— START OF Text segment —
The first of these reserves, often referred to as the Rainy Day Fund, is one of the most misunderstood mechanisms in state government.

Adopted in 1980, Article 8, Section 6(d) of the Delaware Constitution established a “Budget Reserve Account within the General Fund.” Although commonly known as the “Rainy Day Fund,” that name does not appear in the law.

Under limits also contained in the constitution, government officials cannot spend any more than 98% of projected revenues, leaving a 2% buffer of “unencumbered money.”

After the end of the fiscal year, a portion of the remaining unencumbered funds (if any) are paid into the Rainy Day Fund if it is below its statutory limit. The fund is capped at 5% of estimated General Fund revenues. At present, it contains $252.4 million.

Delaware law states the General Assembly can appropriate the Budget Reserve Account “as may be necessary to fund any unanticipated deficit in any given fiscal year or to provide funds required as a result of any revenue reduction enacted by the General Assembly.” Any appropriation from the fund requires a three-fifths vote (60%) in both the House of Representatives and the Senate.

Despite the broad language of the statute, lawmakers and executive branch officials have come to view the Rainy Day Fund as something never to be touched short of a catastrophic occurrence. It has never been tapped, even in 2009 when the state faced a FY 2010 budget gap topping $750 million.
— END OF Text segment —
— START OF Information supplied —
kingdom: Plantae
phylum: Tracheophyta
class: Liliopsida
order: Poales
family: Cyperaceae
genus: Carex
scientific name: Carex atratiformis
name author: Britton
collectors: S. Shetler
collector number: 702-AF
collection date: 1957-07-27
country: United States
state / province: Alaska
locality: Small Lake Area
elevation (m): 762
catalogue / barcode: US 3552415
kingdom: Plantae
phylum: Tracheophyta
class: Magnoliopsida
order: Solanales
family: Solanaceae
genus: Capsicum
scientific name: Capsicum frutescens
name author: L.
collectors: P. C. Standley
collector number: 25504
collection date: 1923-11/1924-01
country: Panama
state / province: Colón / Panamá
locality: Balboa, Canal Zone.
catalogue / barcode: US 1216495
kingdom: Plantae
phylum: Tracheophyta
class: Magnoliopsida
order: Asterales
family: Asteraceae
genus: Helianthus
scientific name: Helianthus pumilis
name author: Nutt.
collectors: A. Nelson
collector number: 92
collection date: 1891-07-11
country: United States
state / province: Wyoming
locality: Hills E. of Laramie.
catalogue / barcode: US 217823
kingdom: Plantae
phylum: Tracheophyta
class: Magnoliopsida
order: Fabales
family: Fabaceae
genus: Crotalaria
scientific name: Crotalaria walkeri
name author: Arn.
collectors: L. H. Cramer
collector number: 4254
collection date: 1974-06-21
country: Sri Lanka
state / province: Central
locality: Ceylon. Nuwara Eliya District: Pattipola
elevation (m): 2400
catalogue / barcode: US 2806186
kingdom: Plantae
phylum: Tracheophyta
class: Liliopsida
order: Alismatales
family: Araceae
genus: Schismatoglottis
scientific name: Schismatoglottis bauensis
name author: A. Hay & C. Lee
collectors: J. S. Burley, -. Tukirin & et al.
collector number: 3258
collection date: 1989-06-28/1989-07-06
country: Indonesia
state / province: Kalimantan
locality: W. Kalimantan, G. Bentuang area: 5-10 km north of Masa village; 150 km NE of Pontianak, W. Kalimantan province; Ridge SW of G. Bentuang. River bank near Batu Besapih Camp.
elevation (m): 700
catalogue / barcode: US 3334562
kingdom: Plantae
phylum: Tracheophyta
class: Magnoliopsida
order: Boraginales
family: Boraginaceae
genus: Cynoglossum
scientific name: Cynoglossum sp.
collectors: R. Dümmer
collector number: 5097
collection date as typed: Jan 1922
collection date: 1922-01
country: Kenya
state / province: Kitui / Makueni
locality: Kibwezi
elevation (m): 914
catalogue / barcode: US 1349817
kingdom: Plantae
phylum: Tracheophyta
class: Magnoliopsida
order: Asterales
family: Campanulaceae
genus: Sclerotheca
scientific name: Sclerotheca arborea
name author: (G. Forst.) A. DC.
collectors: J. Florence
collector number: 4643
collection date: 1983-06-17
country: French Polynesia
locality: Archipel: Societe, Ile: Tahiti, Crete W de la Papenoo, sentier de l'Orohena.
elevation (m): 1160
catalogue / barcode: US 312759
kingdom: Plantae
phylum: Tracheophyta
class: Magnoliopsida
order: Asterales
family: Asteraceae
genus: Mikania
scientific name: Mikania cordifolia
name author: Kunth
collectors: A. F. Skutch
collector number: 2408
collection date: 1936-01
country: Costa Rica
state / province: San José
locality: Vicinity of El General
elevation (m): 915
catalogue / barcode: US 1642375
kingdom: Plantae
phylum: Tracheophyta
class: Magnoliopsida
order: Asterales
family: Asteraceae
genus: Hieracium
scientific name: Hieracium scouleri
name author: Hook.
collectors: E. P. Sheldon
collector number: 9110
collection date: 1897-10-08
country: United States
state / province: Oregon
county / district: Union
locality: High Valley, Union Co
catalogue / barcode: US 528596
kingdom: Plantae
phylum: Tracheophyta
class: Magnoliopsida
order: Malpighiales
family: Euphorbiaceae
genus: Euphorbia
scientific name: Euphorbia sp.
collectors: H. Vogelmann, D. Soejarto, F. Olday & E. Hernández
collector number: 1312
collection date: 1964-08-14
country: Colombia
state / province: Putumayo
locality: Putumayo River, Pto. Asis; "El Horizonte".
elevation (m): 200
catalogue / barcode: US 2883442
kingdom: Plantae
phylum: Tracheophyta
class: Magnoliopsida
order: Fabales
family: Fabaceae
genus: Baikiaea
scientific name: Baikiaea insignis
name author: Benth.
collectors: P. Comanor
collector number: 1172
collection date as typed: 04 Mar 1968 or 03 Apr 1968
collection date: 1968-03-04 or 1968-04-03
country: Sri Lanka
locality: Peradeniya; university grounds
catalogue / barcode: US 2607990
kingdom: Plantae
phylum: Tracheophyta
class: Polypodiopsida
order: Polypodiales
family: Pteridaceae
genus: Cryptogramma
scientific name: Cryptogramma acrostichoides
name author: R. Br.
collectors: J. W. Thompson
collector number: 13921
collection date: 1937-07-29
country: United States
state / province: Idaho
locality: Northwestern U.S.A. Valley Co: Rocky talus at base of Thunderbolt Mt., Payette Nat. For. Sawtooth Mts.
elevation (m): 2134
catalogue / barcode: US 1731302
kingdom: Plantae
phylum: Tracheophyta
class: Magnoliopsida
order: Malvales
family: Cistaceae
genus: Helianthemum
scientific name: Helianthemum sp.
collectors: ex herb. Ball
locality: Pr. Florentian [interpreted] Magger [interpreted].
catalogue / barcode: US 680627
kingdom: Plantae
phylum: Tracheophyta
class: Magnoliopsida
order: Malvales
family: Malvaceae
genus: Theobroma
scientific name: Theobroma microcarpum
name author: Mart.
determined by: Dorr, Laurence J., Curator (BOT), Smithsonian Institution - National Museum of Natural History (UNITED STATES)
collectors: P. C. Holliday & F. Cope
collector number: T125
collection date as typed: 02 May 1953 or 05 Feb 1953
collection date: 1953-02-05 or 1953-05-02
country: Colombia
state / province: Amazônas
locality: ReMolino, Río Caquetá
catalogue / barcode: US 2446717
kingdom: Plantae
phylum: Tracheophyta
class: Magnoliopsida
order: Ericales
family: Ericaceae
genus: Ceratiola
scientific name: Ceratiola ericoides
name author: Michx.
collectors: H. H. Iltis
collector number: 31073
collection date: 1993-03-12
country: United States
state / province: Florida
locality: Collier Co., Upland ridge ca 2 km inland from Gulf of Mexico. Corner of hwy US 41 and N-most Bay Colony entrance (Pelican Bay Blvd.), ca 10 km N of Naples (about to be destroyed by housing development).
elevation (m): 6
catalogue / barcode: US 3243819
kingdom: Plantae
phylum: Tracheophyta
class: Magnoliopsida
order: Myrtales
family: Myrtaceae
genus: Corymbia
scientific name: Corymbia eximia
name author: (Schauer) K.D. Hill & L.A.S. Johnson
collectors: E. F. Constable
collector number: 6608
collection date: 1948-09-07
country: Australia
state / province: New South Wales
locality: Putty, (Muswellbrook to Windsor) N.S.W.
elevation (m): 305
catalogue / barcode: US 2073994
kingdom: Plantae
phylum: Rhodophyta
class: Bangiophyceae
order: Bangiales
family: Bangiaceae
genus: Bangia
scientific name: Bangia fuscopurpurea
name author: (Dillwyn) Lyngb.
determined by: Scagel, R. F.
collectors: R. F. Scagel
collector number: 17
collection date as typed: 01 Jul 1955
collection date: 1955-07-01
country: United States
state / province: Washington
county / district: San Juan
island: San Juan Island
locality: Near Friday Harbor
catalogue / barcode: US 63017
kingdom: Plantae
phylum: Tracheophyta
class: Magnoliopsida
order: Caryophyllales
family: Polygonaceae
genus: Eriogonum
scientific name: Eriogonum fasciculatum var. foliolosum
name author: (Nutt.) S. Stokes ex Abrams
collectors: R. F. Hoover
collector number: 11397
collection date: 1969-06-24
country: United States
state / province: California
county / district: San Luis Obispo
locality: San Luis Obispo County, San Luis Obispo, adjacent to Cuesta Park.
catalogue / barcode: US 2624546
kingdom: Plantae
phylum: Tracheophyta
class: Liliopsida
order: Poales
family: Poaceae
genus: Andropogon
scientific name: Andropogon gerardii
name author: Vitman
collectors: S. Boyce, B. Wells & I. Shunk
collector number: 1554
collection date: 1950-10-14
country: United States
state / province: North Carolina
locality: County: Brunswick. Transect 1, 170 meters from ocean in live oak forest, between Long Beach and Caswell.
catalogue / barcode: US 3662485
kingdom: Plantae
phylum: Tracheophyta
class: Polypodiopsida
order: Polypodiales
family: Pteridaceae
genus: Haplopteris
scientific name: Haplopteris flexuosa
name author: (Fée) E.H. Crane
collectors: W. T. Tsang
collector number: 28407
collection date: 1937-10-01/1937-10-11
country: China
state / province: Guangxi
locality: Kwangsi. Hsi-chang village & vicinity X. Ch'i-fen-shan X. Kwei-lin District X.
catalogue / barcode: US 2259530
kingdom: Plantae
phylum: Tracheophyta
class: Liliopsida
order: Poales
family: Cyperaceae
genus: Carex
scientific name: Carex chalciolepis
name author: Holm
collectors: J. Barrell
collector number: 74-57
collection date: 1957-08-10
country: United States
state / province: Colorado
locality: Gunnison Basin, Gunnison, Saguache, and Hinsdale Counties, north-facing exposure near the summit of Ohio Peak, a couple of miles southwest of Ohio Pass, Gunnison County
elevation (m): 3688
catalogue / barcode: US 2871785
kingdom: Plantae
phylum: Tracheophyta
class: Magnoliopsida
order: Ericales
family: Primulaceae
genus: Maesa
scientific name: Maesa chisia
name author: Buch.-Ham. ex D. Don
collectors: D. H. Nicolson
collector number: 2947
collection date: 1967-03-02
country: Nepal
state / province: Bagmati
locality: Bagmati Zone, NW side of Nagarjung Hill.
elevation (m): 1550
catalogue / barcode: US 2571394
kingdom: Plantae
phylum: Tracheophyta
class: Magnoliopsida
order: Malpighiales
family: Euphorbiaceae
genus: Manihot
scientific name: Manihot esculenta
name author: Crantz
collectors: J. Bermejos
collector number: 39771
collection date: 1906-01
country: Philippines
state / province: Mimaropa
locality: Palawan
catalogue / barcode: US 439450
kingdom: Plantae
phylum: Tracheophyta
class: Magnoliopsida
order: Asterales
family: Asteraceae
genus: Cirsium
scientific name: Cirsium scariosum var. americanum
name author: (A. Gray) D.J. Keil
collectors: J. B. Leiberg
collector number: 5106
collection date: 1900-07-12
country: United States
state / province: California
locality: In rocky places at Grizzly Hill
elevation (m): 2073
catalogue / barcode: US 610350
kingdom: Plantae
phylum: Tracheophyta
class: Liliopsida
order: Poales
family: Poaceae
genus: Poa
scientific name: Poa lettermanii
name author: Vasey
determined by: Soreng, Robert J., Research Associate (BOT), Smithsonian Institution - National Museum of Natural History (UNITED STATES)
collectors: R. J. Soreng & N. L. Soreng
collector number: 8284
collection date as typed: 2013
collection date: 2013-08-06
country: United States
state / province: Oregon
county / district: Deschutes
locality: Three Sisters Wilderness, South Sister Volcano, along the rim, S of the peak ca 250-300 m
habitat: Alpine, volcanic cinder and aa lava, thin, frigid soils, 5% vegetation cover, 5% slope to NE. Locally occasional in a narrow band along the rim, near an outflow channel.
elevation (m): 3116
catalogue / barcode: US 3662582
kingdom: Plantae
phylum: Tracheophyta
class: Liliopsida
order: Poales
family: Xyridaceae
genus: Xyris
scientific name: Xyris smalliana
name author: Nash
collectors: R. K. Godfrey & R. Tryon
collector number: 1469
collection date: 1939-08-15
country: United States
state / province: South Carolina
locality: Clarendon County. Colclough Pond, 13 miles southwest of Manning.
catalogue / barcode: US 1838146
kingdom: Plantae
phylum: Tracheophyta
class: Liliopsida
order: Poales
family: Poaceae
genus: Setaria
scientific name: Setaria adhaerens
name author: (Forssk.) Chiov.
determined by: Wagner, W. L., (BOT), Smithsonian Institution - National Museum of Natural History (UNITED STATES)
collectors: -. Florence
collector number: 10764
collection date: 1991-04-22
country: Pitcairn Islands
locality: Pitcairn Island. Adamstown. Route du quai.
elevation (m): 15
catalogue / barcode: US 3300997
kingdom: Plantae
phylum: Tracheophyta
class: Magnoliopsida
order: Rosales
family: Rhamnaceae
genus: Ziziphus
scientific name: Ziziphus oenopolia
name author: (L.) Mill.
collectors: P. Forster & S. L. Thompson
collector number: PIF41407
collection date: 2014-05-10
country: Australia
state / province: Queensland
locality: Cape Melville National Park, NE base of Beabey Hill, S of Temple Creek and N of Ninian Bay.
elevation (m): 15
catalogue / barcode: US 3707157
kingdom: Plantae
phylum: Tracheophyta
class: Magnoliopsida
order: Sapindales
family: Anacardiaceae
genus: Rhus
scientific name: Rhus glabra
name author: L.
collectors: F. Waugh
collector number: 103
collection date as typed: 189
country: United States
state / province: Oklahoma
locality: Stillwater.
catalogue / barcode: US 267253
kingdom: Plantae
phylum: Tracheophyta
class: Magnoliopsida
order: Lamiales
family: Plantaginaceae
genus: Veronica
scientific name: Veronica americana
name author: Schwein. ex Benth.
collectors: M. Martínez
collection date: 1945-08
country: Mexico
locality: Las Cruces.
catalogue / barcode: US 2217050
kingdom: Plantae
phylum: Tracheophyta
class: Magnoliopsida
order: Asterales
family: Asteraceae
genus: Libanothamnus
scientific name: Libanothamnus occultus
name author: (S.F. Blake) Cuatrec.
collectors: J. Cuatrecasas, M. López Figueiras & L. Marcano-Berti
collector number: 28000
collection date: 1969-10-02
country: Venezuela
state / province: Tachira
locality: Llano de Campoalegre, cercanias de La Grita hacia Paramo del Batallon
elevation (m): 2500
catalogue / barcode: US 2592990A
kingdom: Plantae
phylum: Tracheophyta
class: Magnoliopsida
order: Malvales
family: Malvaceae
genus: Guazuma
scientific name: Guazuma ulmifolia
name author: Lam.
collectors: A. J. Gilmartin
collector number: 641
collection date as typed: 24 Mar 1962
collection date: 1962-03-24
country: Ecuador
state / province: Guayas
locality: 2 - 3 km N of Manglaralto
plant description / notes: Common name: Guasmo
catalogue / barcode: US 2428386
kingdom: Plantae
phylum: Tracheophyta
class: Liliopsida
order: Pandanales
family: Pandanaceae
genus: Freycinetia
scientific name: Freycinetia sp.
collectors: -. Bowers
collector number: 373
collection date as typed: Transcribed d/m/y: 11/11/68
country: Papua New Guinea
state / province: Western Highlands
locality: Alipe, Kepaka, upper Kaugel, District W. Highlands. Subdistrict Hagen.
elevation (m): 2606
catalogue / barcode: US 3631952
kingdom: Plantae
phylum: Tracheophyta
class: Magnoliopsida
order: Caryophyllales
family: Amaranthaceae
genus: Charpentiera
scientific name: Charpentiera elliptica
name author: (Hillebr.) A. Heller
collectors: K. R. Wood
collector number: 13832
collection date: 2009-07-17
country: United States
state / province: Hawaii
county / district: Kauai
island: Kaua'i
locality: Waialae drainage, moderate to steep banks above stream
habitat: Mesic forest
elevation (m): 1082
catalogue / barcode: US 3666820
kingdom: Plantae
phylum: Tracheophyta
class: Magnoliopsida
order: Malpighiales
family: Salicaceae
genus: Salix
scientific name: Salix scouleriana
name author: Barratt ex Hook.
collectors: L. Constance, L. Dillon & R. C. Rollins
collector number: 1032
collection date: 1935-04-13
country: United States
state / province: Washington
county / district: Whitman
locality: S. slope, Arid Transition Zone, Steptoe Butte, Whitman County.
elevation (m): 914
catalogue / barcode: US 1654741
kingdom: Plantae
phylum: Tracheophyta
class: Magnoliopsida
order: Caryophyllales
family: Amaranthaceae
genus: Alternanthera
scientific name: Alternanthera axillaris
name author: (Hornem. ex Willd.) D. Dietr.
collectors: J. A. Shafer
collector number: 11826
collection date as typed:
— END OF Information supplied —
**Objectives:**
(a) Translate this sentence from the Rainy Day Fund passage into Spanish: "The fund is capped at 5% of estimated General Fund revenues."
(b) Write the next few sentences of the Rainy Day Fund passage, picking up after its final sentence.
The data has no connection to the text.

**Answers:**
(a) El fondo tiene un tope del 5 % de los ingresos estimados del Fondo General.

(b)
Delaware is among the fewer than one-third of U.S. states with the highest AAA bond rating. As a result, the state can borrow money at lower rates, saving taxpayers millions-of-dollars annually. Some state officials have attributed the rating, in part, to the untouchable nature of the Rainy Day Fund, although this point has been disputed.

The Pew Charitable Trusts issued a series of reports identifying best practices for building better rainy day funds, “emphasizing that states should study how sensitive their tax systems are to economic volatility; identify concrete objectives and an appropriate savings target; link deposits to economic or revenue growth; and establish withdrawal conditions that encourage use during periods of fiscal stress.”

A second reserve account was established about two years ago by Gov. John Carney under Executive Order 21. The Budget Stabilization Fund is available to be used to cover unexpected budgetary shortfalls. There is currently $126.3 million in the account.

Lawmakers will have more than two months to consider their options and the constantly shifting economic conditions. A new state operating budget must be enacted by July 1.